B : Le corps, l’aveu, le pouvoir souverain
Pour identifier et démasquer les sorcières, les accusateurs partent à la recherche d’une marque, d’une empreinte qui incriminerait de façon décisive celles que la réputation (ou la jalousie) a qualifiées de sorcière. Ce signe discriminant est souvent une zone insensible ou qui ne saigne pas – ce qui est curieusement le même symptôme que pour détecter la lèpre auparavant. « Si les chasseurs de sorcières accordent tellement d’importance à cette marque, c’est qu’ils recherchent une preuve concrète de la culpabilité des accusées, une attestation plus fiable que de simples rumeurs ou des aveux arrachés sous la torture. La marque a l’avantage de s’inscrire dans le réel du corps : en confirmant que qu’il y a eu contact physique entre Satan et l’accusée, elle donne un témoignage irréfutable de l’existence du diable et du crime de la « sorcière ». »21 La marque est le signe que le diable a possédé la femme. Le corps marqué signe l’appartenance, comme le pouvoir souverain sanctionne sa domination corporelle qui identifie un homme ou une femme comme son sujet. Cette marque recherchée est aussi peut-être inconsciemment comparée à un stigmate diabolique également comme une sorte de contre-marque, tendant à effacer la marque du baptême.

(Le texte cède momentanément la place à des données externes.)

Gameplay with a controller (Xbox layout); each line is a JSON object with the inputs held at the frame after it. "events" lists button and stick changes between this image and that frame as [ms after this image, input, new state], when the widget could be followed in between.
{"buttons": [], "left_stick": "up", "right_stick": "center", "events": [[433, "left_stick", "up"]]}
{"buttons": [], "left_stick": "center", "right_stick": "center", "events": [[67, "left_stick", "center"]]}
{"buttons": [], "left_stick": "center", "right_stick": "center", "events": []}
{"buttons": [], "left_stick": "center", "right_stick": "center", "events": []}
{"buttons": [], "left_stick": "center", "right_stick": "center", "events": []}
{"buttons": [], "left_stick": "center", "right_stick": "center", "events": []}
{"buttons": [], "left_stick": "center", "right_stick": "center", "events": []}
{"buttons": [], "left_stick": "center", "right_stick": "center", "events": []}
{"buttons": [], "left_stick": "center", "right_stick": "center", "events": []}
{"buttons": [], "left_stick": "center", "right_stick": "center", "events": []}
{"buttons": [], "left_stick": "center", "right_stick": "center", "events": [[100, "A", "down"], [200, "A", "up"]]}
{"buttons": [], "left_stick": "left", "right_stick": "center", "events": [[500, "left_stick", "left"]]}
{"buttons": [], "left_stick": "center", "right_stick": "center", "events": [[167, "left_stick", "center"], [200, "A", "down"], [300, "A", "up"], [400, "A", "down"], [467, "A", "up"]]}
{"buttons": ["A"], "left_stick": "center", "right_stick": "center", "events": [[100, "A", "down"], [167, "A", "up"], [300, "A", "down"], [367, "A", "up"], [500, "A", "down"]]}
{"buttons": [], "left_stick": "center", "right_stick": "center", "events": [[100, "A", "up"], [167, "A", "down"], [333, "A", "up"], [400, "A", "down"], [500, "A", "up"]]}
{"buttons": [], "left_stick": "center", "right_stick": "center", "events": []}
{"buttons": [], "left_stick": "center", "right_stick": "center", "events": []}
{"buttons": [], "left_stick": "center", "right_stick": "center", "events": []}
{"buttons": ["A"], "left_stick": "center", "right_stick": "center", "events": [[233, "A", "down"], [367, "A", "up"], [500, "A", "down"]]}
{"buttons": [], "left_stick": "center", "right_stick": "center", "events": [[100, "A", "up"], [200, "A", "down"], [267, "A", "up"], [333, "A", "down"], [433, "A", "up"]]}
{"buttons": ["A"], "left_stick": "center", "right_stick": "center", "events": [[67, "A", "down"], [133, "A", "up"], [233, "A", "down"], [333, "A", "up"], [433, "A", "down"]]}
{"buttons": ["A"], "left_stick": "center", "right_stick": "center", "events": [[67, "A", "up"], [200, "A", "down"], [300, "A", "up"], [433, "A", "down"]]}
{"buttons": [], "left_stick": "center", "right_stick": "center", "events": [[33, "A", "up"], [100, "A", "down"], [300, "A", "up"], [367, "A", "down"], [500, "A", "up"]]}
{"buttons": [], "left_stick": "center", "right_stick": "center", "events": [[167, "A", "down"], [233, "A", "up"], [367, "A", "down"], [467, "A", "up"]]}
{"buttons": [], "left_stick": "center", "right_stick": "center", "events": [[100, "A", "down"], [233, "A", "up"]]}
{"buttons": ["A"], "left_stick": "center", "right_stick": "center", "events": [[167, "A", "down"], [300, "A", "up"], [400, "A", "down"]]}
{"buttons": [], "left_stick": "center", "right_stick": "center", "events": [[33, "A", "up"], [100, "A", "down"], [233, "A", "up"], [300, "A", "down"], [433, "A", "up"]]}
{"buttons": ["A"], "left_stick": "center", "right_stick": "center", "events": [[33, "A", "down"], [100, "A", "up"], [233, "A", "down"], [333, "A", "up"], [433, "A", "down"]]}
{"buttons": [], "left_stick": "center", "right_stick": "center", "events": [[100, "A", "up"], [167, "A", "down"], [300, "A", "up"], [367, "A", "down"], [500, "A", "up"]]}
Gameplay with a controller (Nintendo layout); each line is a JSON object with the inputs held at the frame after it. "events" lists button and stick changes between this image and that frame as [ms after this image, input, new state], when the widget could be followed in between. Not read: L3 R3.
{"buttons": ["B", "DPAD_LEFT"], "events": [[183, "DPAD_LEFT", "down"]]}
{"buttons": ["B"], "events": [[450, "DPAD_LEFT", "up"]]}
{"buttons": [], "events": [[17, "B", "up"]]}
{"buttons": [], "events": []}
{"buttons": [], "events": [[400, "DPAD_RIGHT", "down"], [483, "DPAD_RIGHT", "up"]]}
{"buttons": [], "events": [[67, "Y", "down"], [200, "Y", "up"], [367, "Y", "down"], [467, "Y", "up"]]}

Foucault montre comment la torture, dont la réhabilitation est contemporaine en Europe de la chasse aux sorcières, participe de la généralisation de la persécution : comme les « suspectes » sont sommées, pour que s’arrêtent leurs tourments, de dénoncer leurs complices, elles alimentent par leurs « aveux » la croyance en l’existence d’un complot organisé à grande échelle des sorcières et des sorciers. La torture interrogative est moderne. Elle est proscrite pendant près de sept siècles en Occident. Là où on a recours à peu ou pas de torture, il y a, comme le remarque avec pertinence J. Rogozinski, peu de chasse aux sorcières (comme le prouvent les cas de l’Angleterre et du Danemark). La chasse aux sorcières est contemporaine du passage d’une procédure « accusatoire » à une procédure « inquisitoire ». Avant, le juge arbitrait une épreuve, engagée par un plaignant, pour savoir si l’accusé était coupable (comme un duel à mort ou la traversée d’un brasier sans se brûler), mais désormais, c’est le juge qui engage la procédure, et il est fondé à le faire sur la seule foi de la rumeur. Aussi, ce n’est plus au rituel d’ordalie qu’il revient d’établir la vérité, mais à l’enquête, destinée à découvrir des preuves. Peut-être que cette transformation sanctionne la difficulté d’interpréter l’épreuve, en attribuant sans équivoque les résultats de l’ordalie à Dieu. Peut-être que le diable pourrait « fausser » les résultats de l’ordalie en « interposant invisiblement une chose entre la main et le fer rouge », comme disent les auteurs du Maellus pour préserver de la brûlure.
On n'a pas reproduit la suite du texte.